───── Exercise data ─────

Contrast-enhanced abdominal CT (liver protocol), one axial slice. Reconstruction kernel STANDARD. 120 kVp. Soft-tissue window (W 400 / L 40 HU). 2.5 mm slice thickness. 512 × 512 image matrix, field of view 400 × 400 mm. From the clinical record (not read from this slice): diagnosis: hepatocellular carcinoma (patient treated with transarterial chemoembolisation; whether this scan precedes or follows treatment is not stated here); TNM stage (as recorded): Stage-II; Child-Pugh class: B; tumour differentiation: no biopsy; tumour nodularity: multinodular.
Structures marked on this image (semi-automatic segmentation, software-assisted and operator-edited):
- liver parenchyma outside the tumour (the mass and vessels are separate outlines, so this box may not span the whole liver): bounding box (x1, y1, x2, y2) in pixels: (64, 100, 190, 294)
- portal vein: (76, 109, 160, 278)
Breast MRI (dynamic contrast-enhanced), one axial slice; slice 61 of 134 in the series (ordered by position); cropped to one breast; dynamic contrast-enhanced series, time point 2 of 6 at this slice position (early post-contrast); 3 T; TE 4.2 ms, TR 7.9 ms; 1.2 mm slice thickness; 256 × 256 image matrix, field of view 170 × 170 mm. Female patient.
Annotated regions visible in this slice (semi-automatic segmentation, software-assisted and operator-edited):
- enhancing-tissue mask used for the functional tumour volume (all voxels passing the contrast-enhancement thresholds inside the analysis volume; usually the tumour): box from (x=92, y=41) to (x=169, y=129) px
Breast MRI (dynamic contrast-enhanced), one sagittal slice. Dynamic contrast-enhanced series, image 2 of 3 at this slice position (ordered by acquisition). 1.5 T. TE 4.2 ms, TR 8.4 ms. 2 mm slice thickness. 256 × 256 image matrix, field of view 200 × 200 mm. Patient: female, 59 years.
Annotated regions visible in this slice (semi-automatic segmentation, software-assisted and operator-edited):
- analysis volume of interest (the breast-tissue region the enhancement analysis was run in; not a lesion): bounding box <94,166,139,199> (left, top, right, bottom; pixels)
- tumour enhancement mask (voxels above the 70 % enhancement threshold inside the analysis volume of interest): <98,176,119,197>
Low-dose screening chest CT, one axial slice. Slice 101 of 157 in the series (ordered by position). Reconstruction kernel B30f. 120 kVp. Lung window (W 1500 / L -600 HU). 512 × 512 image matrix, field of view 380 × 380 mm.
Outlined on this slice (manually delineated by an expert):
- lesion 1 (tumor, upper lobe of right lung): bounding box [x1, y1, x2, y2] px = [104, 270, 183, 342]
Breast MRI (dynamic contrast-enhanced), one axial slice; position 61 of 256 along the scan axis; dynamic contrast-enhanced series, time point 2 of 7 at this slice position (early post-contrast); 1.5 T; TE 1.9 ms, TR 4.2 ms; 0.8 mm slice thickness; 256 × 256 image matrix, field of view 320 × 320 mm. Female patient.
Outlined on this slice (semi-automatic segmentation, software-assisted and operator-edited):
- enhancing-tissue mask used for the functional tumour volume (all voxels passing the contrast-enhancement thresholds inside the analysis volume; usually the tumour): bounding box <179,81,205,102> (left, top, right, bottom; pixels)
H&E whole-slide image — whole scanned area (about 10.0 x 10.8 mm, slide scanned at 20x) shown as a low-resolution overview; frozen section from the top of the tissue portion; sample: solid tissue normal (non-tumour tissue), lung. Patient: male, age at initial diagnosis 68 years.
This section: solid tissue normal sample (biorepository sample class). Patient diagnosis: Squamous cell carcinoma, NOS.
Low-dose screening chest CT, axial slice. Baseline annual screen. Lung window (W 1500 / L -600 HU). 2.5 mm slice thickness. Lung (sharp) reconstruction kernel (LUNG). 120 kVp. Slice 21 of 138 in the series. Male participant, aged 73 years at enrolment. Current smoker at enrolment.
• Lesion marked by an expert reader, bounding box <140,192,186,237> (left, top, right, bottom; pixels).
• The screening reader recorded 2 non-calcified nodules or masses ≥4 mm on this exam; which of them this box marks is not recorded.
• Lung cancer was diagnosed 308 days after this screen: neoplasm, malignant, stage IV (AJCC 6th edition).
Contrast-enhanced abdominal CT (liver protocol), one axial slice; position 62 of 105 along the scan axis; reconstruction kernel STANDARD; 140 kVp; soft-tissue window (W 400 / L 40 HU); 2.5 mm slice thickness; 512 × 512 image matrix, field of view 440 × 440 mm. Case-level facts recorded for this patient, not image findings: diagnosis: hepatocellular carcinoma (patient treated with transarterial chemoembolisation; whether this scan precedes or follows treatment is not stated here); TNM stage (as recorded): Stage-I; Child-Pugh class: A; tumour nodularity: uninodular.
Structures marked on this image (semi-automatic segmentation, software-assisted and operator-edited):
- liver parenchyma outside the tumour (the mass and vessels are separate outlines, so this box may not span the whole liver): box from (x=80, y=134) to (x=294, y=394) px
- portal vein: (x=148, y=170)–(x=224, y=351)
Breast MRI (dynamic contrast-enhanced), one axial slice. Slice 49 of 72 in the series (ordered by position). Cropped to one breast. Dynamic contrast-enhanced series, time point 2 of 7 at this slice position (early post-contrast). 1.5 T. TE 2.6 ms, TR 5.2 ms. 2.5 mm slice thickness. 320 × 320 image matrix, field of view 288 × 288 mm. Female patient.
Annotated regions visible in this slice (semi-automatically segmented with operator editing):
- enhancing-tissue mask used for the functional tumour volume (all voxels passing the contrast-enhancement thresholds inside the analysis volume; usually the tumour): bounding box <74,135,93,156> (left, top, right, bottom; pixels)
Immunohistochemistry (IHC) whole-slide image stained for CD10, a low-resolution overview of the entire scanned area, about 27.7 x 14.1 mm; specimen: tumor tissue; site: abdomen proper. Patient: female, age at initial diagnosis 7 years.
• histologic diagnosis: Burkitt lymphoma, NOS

─────

§ What is being asked
For each line in the data, set it down again exactly.

§ Answer for this exercise
Contrast-enhanced abdominal CT (liver protocol), one axial slice. Reconstruction kernel STANDARD. 120 kVp. Soft-tissue window (W 400 / L 40 HU). 2.5 mm slice thickness. 512 × 512 image matrix, field of view 400 × 400 mm. From the clinical record (not read from this slice): diagnosis: hepatocellular carcinoma (patient treated with transarterial chemoembolisation; whether this scan precedes or follows treatment is not stated here); TNM stage (as recorded): Stage-II; Child-Pugh class: B; tumour differentiation: no biopsy; tumour nodularity: multinodular.
Structures marked on this image (semi-automatic segmentation, software-assisted and operator-edited):
- liver parenchyma outside the tumour (the mass and vessels are separate outlines, so this box may not span the whole liver): bounding box (x1, y1, x2, y2) in pixels: (64, 100, 190, 294)
- portal vein: (76, 109, 160, 278)
Breast MRI (dynamic contrast-enhanced), one axial slice; slice 61 of 134 in the series (ordered by position); cropped to one breast; dynamic contrast-enhanced series, time point 2 of 6 at this slice position (early post-contrast); 3 T; TE 4.2 ms, TR 7.9 ms; 1.2 mm slice thickness; 256 × 256 image matrix, field of view 170 × 170 mm. Female patient.
Annotated regions visible in this slice (semi-automatic segmentation, software-assisted and operator-edited):
- enhancing-tissue mask used for the functional tumour volume (all voxels passing the contrast-enhancement thresholds inside the analysis volume; usually the tumour): box from (x=92, y=41) to (x=169, y=129) px
Breast MRI (dynamic contrast-enhanced), one sagittal slice. Dynamic contrast-enhanced series, image 2 of 3 at this slice position (ordered by acquisition). 1.5 T. TE 4.2 ms, TR 8.4 ms. 2 mm slice thickness. 256 × 256 image matrix, field of view 200 × 200 mm. Patient: female, 59 years.
Annotated regions visible in this slice (semi-automatic segmentation, software-assisted and operator-edited):
- analysis volume of interest (the breast-tissue region the enhancement analysis was run in; not a lesion): bounding box <94,166,139,199> (left, top, right, bottom; pixels)
- tumour enhancement mask (voxels above the 70 % enhancement threshold inside the analysis volume of interest): <98,176,119,197>
Low-dose screening chest CT, one axial slice. Slice 101 of 157 in the series (ordered by position). Reconstruction kernel B30f. 120 kVp. Lung window (W 1500 / L -600 HU). 512 × 512 image matrix, field of view 380 × 380 mm.
Outlined on this slice (manually delineated by an expert):
- lesion 1 (tumor, upper lobe of right lung): bounding box [x1, y1, x2, y2] px = [104, 270, 183, 342]
Breast MRI (dynamic contrast-enhanced), one axial slice; position 61 of 256 along the scan axis; dynamic contrast-enhanced series, time point 2 of 7 at this slice position (early post-contrast); 1.5 T; TE 1.9 ms, TR 4.2 ms; 0.8 mm slice thickness; 256 × 256 image matrix, field of view 320 × 320 mm. Female patient.
Outlined on this slice (semi-automatic segmentation, software-assisted and operator-edited):
- enhancing-tissue mask used for the functional tumour volume (all voxels passing the contrast-enhancement thresholds inside the analysis volume; usually the tumour): bounding box <179,81,205,102> (left, top, right, bottom; pixels)
H&E whole-slide image — whole scanned area (about 10.0 x 10.8 mm, slide scanned at 20x) shown as a low-resolution overview; frozen section from the top of the tissue portion; sample: solid tissue normal (non-tumour tissue), lung. Patient: male, age at initial diagnosis 68 years.
This section: solid tissue normal sample (biorepository sample class). Patient diagnosis: Squamous cell carcinoma, NOS.
Low-dose screening chest CT, axial slice. Baseline annual screen. Lung window (W 1500 / L -600 HU). 2.5 mm slice thickness. Lung (sharp) reconstruction kernel (LUNG). 120 kVp. Slice 21 of 138 in the series. Male participant, aged 73 years at enrolment. Current smoker at enrolment.
• Lesion marked by an expert reader, bounding box <140,192,186,237> (left, top, right, bottom; pixels).
• The screening reader recorded 2 non-calcified nodules or masses ≥4 mm on this exam; which of them this box marks is not recorded.
• Lung cancer was diagnosed 308 days after this screen: neoplasm, malignant, stage IV (AJCC 6th edition).
Contrast-enhanced abdominal CT (liver protocol), one axial slice; position 62 of 105 along the scan axis; reconstruction kernel STANDARD; 140 kVp; soft-tissue window (W 400 / L 40 HU); 2.5 mm slice thickness; 512 × 512 image matrix, field of view 440 × 440 mm. Case-level facts recorded for this patient, not image findings: diagnosis: hepatocellular carcinoma (patient treated with transarterial chemoembolisation; whether this scan precedes or follows treatment is not stated here); TNM stage (as recorded): Stage-I; Child-Pugh class: A; tumour nodularity: uninodular.
Structures marked on this image (semi-automatic segmentation, software-assisted and operator-edited):
- liver parenchyma outside the tumour (the mass and vessels are separate outlines, so this box may not span the whole liver): box from (x=80, y=134) to (x=294, y=394) px
- portal vein: (x=148, y=170)–(x=224, y=351)
Breast MRI (dynamic contrast-enhanced), one axial slice. Slice 49 of 72 in the series (ordered by position). Cropped to one breast. Dynamic contrast-enhanced series, time point 2 of 7 at this slice position (early post-contrast). 1.5 T. TE 2.6 ms, TR 5.2 ms. 2.5 mm slice thickness. 320 × 320 image matrix, field of view 288 × 288 mm. Female patient.
Annotated regions visible in this slice (semi-automatically segmented with operator editing):
- enhancing-tissue mask used for the functional tumour volume (all voxels passing the contrast-enhancement thresholds inside the analysis volume; usually the tumour): bounding box <74,135,93,156> (left, top, right, bottom; pixels)
Immunohistochemistry (IHC) whole-slide image stained for CD10, a low-resolution overview of the entire scanned area, about 27.7 x 14.1 mm; specimen: tumor tissue; site: abdomen proper. Patient: female, age at initial diagnosis 7 years.
• histologic diagnosis: Burkitt lymphoma, NOS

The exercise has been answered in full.